Bikes will be allowed on trams in new Metrolink trial, active travel commissioner promises

Dame Sarah Storey made the commitment to run the trial at an event in Wigan.

A trial allowing Metrolink passengers to take bikes on the trams will happen, Greater Manchester’s active travel commissioner has promised.

Dame Sarah Storey reiterated her commitment to the idea at a major travel event in Wigan on Tuesday (1 November). Running a pilot scheme to allow bikes to be taken on the tram network has been a hot topic of conversation for some time but has not yet taken place. Applause could be heard at The Edge as Dame Sarah made the commitment to trying out the idea, which was a manifesto promise of Greater Manchester Mayor Andy Burnham and is something active travel campaigners have wanted to see for several years.

What has been said about taking bikes on the tram?

Dame Sarah told the active travel conversation event that the current system which does not allow bikes on the trams was “draconian”. She set out 10 next steps for the development of walking, wheeling and cycling in the city-region and a trial of letting people take both bikes and non-standard cycles such as those used by disabled people on the Metrolink.

A trial has recently been run to allow people to take dogs on trams, which again raised questions in public about why the authorities had not got round to the bikes pilot as well.

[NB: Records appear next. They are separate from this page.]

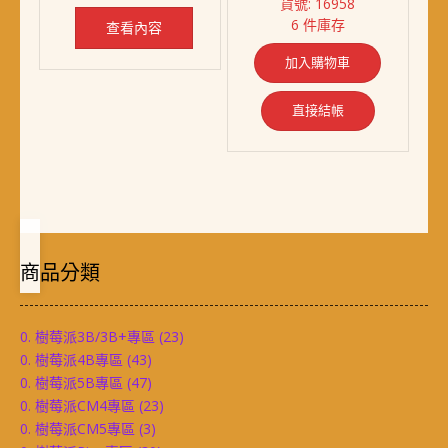
貨號: 16958
NT$ 1,989。
NT$ 1,838。
價
價
6 件庫存
查看內容
格：
格：
NT$ 880。
NT$ 738。
加入購物車
直接結帳
商品分類
0. 樹莓派3B/3B+專區
(23)
0. 樹莓派4B專區
(43)
0. 樹莓派5B專區
(47)
0. 樹莓派CM4專區
(23)
0. 樹莓派CM5專區
(3)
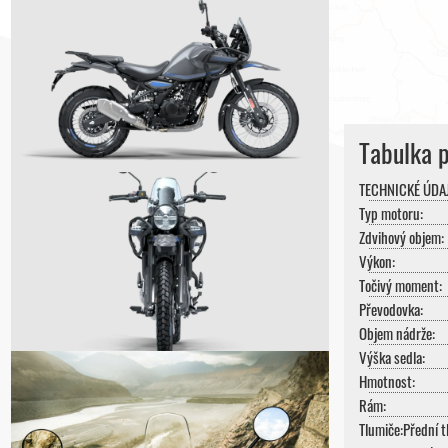
Tabulka 
TECHNICKÉ ÚDAJ
Typ motoru:
Zdvihový objem:
Výkon:
Točivý moment:
Převodovka:
Objem nádrže:
Výška sedla:
Hmotnost:
Rám:
Tlumiče:
Přední 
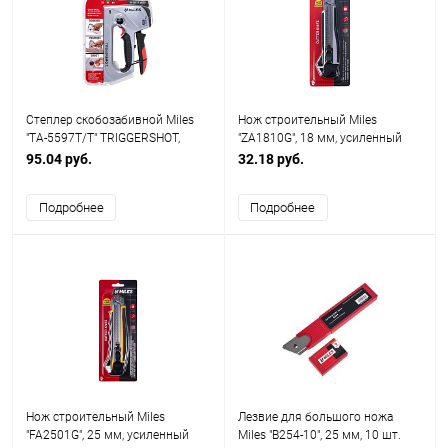
Степлер скобозабивной Miles
Нож строительный Miles
"TA-5597T/T" TRIGGERSHOT,
"ZA1810G", 18 мм, усиленный
регулировка силы удара
95.04 руб.
32.18 руб.
Подробнее
Подробнее
Нож строительный Miles
Лезвие для большого ножа
"FA2501G", 25 мм, усиленный
Miles "B254-10", 25 мм, 10 шт.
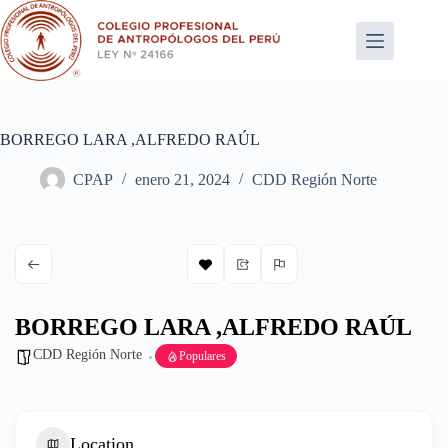
Saltar
al
contenido
BORREGO LARA ,ALFREDO RAÚL
CPAP
enero 21, 2024
CDD Región Norte
BORREGO LARA ,ALFREDO RAÚL
CDD Región Norte
Populares
Location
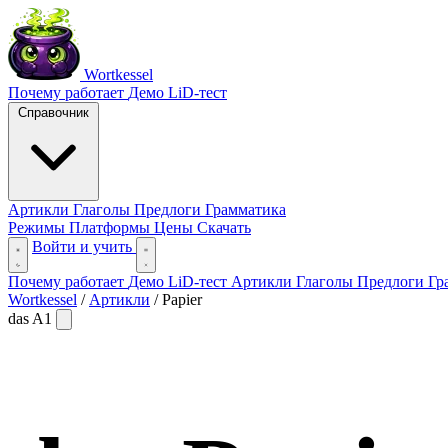
Wortkessel
Почему работает
Демо
LiD-тест
Справочник
Артикли
Глаголы
Предлоги
Грамматика
Режимы
Платформы
Цены
Скачать
Войти и учить
Почему работает
Демо
LiD-тест
Артикли
Глаголы
Предлоги
Гр
Wortkessel
/
Артикли
/
Papier
das
A1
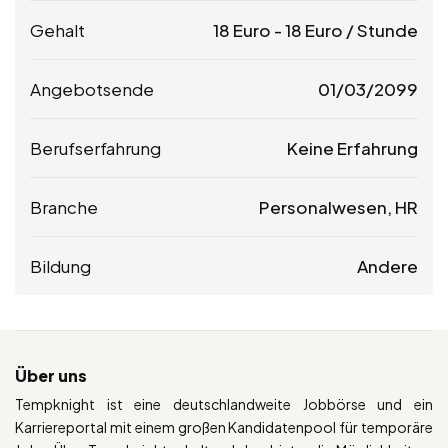
Gehalt
18
Euro
-
18
Euro
/ Stunde
Angebotsende
01/03/2099
Berufserfahrung
Keine Erfahrung
Branche
Personalwesen, HR
Bildung
Andere
Über uns
Tempknight ist eine deutschlandweite Jobbörse und ein
Karriereportal mit einem großen Kandidatenpool für temporäre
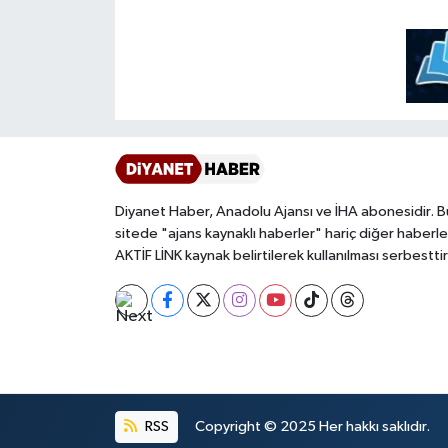
Bitlis Müftülüğü
Sağlık
Bolu Müftülüğü
Makaleler
Burdur Müftülüğü
Ekonomi
Bursa Müftülüğü
Duyurular
Diyanet Haber, Anadolu Ajansı ve İHA abonesidir. B
sitede "ajans kaynaklı haberler" hariç diğer haberle
Çanakkale Müftülüğü
Podcast
AKTİF LİNK kaynak belirtilerek kullanılması serbesttir
Çankırı Müftülüğü
Bilim, Teknoloji
Çorum Müftülüğü
Biyografiler
Denizli Müftülüğü
Diyanet TV
RSS
Copyright © 2025 Her hakkı saklıdır.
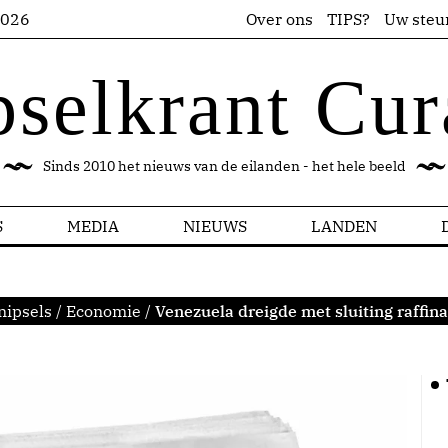
2026
Over ons
TIPS?
Uw steu
pselkrant Cur
Sinds 2010 het nieuws van de eilanden - het hele beeld
S
MEDIA
NIEUWS
LANDEN
nipsels
/
Economie
/
Venezuela dreigde met sluiting raffin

Greater Manchester active travel commissioner Dame Sarah Storey. Photo: TfGM

Dame Sarah did not give any definite timescales but stressed she was committed to getting a pilot scheme designed and seeing it run across the tram network.

She said: “This would open up the network to so many more journeys. We need to enable people to board the trams with their bikes and mobility aids. We will be working that up.”

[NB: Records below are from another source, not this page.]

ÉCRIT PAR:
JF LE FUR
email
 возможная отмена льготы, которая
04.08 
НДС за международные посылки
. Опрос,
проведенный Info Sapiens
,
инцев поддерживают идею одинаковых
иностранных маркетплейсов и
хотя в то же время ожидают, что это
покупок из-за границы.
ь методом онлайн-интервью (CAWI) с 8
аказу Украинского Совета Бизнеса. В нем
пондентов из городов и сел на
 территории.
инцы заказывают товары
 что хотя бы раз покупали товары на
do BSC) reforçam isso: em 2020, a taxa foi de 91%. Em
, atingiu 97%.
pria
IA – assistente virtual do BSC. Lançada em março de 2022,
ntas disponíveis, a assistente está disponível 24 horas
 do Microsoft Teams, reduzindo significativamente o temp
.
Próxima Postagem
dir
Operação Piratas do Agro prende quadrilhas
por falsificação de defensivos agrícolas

Earlier this year Dame Sarah took to Twitter to publicly back getting bikes on trams after the A56 Safety Campaign group wrongly received correspondence suggesting there were currently no plans to pilot the proposal. The authorities have said there are some issues that still require working through, but campaigners have previously pointed out that Manchester is behind other cities such as Edinburgh, London and Newcastle which have fewer restrictions on bikes being taken on trams or trains.